The probability of opioid misuse and chronic opioid use appeared to diverge in age-specific estimates of risk that compared households with any refill and households with 0 refills (Figure 4). We estimated the highest risk and increase in risk of opioid misuse among younger people, whereas we found the opposite association for chronic opioid use. Risk of chronic opioid use was highest among older family members, whereas risk of opioid misuse was greatest among younger family members (Figure 4).

Figure 4. Age-Specific Estimates of Risk of Opioid Misuse and Chronic Opioid Use Among Family Members by Exposure to Refills for the Patient.

Figure 4.

Whiskers indicate 95% CIs.

Discussion

In a large national cohort of patients and their family members, we found that continued opioid prescribing to the patient was associated with increased risk of both chronic opioid use and opioid misuse among their family members. After adjusting for covariates, filling only an initial prescription without any refills did not appear to be associated with increased risk of opioid misuse or chronic opioid use in family members. There was strong evidence that each refill and additional week of exposure for the patient was associated with increased risks of chronic opioid use and opioid misuse for family members. This finding was strengthened by using multiple outcomes: opioid misuse identified by ICD-10-CM diagnosis codes and chronic opioid use identified in pharmacy data.

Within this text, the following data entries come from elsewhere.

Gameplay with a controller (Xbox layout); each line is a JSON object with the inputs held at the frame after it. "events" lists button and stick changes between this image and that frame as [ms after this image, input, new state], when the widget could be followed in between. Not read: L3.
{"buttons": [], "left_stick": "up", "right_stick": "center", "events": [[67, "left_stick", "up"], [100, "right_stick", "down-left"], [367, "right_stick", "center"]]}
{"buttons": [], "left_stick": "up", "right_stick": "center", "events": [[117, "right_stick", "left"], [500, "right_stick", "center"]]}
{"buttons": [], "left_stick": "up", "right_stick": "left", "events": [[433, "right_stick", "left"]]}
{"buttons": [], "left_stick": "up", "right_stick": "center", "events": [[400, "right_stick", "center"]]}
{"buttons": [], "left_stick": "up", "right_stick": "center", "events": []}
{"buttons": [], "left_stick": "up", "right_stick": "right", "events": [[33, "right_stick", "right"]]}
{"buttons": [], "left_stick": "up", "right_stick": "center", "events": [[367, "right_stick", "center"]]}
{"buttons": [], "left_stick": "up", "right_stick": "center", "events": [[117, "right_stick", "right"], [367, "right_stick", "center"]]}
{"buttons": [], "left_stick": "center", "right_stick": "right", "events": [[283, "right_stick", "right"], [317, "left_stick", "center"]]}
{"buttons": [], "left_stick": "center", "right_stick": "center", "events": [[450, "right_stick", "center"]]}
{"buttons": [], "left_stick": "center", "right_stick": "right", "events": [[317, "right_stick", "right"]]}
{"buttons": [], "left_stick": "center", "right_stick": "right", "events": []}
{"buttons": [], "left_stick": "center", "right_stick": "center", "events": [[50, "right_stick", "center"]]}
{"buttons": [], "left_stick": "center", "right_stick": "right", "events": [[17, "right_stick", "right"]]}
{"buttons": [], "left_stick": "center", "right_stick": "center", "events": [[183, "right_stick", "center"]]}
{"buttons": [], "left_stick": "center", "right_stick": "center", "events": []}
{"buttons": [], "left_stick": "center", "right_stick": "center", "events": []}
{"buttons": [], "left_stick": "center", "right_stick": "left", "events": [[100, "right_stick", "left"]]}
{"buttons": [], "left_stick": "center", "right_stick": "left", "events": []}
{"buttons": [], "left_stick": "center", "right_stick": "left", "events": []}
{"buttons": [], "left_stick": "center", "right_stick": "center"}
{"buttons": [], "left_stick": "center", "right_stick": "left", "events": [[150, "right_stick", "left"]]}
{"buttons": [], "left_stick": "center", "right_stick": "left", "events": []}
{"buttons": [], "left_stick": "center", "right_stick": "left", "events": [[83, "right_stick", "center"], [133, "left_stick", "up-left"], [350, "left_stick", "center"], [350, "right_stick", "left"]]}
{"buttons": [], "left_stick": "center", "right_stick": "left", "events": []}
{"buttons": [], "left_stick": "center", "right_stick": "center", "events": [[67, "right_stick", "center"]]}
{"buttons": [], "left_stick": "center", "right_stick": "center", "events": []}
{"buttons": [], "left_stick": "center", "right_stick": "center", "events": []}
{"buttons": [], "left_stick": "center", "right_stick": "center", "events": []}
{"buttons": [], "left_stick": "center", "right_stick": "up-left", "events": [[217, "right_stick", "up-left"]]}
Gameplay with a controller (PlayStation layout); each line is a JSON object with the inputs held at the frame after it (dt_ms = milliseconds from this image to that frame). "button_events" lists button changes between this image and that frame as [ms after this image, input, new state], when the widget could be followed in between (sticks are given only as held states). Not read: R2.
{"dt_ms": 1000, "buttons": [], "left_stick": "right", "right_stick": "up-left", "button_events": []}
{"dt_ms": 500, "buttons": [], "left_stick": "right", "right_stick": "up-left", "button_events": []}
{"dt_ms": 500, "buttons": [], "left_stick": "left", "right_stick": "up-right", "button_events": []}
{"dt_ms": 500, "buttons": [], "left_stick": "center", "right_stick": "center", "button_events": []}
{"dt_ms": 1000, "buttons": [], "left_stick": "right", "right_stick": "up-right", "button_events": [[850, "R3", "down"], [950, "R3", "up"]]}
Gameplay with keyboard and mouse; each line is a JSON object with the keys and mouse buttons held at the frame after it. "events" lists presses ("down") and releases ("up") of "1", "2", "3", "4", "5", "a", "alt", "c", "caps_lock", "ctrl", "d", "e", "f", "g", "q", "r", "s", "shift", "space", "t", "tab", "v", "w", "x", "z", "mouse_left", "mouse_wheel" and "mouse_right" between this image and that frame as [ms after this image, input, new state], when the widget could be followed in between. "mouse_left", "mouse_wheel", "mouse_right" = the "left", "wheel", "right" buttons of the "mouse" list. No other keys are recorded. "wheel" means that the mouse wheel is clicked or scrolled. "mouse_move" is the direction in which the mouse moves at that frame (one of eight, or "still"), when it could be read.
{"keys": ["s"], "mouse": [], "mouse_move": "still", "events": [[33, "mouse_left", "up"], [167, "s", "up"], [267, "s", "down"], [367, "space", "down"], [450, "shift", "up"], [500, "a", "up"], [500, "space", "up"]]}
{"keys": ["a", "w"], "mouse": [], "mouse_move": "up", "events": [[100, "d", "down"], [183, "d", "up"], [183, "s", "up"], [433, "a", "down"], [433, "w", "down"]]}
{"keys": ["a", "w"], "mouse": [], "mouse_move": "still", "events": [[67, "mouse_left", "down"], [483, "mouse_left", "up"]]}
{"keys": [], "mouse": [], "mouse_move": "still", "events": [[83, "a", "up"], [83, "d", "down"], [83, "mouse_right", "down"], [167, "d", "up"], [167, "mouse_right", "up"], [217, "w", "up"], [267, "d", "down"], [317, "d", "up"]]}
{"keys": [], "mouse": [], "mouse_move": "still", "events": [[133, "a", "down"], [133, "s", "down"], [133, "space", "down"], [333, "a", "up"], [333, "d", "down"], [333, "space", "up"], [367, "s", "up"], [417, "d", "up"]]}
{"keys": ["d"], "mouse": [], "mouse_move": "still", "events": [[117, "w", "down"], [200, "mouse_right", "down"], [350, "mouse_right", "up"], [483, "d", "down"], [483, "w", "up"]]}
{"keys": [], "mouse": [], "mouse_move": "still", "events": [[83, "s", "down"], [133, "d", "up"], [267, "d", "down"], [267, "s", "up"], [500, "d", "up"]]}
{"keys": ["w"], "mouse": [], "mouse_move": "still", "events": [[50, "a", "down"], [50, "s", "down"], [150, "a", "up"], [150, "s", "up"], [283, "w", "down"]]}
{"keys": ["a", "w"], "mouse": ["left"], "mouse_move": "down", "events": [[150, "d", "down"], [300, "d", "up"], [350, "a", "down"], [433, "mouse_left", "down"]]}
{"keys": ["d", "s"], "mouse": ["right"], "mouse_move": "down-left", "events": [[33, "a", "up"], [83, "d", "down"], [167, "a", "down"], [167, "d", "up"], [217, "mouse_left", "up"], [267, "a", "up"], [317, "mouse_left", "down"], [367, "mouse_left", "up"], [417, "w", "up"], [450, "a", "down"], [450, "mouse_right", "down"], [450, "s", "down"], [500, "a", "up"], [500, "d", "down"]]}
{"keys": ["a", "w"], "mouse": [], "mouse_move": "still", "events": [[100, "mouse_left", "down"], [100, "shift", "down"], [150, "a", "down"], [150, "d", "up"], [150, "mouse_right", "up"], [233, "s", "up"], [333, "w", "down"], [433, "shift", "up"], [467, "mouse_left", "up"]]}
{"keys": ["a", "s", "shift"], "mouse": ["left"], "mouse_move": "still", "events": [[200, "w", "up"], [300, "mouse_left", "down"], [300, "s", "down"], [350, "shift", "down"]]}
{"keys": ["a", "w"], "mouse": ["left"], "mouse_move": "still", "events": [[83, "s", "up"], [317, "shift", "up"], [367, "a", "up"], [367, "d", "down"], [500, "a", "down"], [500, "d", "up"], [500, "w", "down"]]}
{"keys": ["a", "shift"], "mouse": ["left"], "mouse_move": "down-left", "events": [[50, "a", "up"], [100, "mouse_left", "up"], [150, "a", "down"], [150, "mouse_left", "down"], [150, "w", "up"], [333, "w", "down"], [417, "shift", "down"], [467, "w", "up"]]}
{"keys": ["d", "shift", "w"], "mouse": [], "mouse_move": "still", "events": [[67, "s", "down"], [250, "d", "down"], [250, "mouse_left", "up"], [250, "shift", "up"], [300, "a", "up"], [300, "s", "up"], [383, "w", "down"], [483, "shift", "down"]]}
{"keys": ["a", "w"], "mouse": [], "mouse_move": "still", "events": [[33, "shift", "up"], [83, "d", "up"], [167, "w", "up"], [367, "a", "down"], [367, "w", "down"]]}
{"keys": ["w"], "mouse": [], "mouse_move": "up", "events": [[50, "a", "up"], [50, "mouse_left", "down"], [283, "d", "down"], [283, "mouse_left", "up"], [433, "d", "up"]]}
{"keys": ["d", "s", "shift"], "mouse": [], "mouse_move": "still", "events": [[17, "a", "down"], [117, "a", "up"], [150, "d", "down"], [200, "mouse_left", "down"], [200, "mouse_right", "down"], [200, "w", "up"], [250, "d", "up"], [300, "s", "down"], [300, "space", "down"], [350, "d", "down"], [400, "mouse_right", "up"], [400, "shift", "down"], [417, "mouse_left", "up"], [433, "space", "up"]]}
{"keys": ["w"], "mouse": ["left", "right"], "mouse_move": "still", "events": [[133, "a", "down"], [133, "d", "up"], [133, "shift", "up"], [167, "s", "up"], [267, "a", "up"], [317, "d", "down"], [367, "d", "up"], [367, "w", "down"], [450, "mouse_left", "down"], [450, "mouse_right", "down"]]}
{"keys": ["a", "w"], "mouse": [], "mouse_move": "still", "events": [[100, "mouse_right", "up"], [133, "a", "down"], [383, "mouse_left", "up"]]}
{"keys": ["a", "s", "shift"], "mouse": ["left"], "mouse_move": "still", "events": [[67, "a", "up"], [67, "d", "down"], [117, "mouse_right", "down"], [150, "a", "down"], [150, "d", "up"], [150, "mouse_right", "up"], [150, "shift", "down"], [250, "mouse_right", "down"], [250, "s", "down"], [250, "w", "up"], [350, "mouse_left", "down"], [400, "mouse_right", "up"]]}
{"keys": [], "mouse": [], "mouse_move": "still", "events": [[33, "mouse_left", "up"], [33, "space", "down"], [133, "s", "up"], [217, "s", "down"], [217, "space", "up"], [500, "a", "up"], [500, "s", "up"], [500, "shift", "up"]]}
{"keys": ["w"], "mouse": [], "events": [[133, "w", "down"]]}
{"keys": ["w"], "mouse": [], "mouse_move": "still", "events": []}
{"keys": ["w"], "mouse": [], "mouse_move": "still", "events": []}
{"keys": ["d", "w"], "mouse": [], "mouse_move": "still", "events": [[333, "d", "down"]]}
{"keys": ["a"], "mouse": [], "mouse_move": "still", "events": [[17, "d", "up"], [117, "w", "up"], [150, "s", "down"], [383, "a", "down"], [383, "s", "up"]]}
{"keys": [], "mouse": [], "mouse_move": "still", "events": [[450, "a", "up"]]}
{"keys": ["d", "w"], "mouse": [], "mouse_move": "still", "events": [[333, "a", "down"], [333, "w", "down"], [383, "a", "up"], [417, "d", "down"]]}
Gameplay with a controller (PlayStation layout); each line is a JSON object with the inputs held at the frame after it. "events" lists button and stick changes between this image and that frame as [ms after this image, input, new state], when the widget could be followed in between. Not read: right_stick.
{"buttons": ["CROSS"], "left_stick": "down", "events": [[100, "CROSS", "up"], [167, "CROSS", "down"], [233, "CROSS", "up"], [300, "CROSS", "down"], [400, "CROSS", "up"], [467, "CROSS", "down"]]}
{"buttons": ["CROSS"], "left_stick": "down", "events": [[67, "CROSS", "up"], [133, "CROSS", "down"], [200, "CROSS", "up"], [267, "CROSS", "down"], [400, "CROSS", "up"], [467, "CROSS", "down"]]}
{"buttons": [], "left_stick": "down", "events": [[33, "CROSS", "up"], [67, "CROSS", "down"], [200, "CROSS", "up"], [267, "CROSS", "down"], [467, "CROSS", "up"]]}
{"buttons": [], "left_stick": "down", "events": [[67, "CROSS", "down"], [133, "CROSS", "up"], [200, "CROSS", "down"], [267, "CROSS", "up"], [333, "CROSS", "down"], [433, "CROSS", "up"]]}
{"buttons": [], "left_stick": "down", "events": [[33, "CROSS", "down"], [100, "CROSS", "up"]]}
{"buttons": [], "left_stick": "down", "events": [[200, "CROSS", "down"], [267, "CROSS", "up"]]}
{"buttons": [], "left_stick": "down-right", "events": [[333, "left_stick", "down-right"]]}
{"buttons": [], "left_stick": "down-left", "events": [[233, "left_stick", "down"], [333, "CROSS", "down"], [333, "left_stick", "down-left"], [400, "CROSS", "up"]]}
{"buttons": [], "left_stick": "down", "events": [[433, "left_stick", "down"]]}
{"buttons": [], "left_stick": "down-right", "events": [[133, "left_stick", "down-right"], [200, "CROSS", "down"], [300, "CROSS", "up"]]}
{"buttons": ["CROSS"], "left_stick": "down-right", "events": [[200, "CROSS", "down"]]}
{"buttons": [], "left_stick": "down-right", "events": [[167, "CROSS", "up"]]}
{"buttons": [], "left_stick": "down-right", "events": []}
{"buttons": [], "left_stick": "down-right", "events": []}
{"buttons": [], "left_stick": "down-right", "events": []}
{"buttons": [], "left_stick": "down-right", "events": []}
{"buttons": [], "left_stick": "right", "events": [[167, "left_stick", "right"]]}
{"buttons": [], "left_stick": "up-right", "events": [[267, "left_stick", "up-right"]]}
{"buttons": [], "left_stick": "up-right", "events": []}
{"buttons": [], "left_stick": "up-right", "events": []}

The consistency of effect estimates (Figure 1), despite the outcomes’ different definitions, methods of collection, and age-specific patterns of risk (Figure 4), suggests there may be a durable risk associated with household opioid use. Family members who develop opioid misuse or chronic opioid use are also at an increased risk of illicit opioid use given the established association between prescription opioid abuse and heroin use.17,18,19,22

The observed increased risks of opioid misuse and chronic opioid use among family members who were exposed to more opioids in the household can be explained in 3 ways: diversion of unused pills, extended familial exposure, or shared genetic or environmental factors of refills. First, family members may obtain opioids that go unused by the patient. Although we were unable to identify a precise mechanism for these findings, it is possible that diversion of unused pills is a major factor in familial risk. A previous study reported that, in the US, more than 50% of individuals' most recently misused opioids were obtained from friends or family members.13 However, we found little evidence that the risk among family members in households with 1 opioid prescription was any higher than the risk in households with 0 opioid prescriptions, despite the likelihood of patients who fill only an initial prescription to have as many or more unused pills than patients who fill a refill, because those with 1 prescription are more likely to take 0 or few pills.6 Although this finding does not rule out the possibility of subclinical diversion of pills, findings from this study suggest that initial prescriptions alone do not increase household risk of opioid misuse or chronic opioid use.

Second, familial risk may be triggered by extended exposure to a patient who consumes opioids. Postsurgical opioid exposure has been associated with risk of opioid misuse in the patient.12 Exposure, and particularly extended exposure, is more appropriately described as a family exposure whereby susceptible individuals have access to opioids outside of a legitimate prescription. The patient plays a role in the increased risk in their family members.38 This pathway could include the sharing of pills among family members rather than diversion of unused pills. A patient with nonmedical use of opioids could request refills because of their continued need or the demand from their family members. Furthermore, addiction in the patient could be associated with the increased risk of addiction in family members.

Third, there may be a shared genetic or environmental factor in both additional refills to the patient and opioid misuse in family members. Genetic makeup,39 developmental processes,40 and shared environments41 are known to play a role in an individual’s susceptibility to addiction. Patients with risky environments or a family predisposition to substance use disorder may be more likely to require or request multiple refills of opioids after surgery. Perceptions and attitudes in the household about opioids and pain control may also be a powerful mechanism because they may make family members more likely to initiate or obtain opioids on their own.42 Many opioid risk assessment tools identify a family history of substance use disorder as a risk factor for opioid misuse by a patient.41 A combination of genetics and shared environments is a factor in familial aggregation40 that is associated with patient refills with family opioid misuse and chronic opioid use.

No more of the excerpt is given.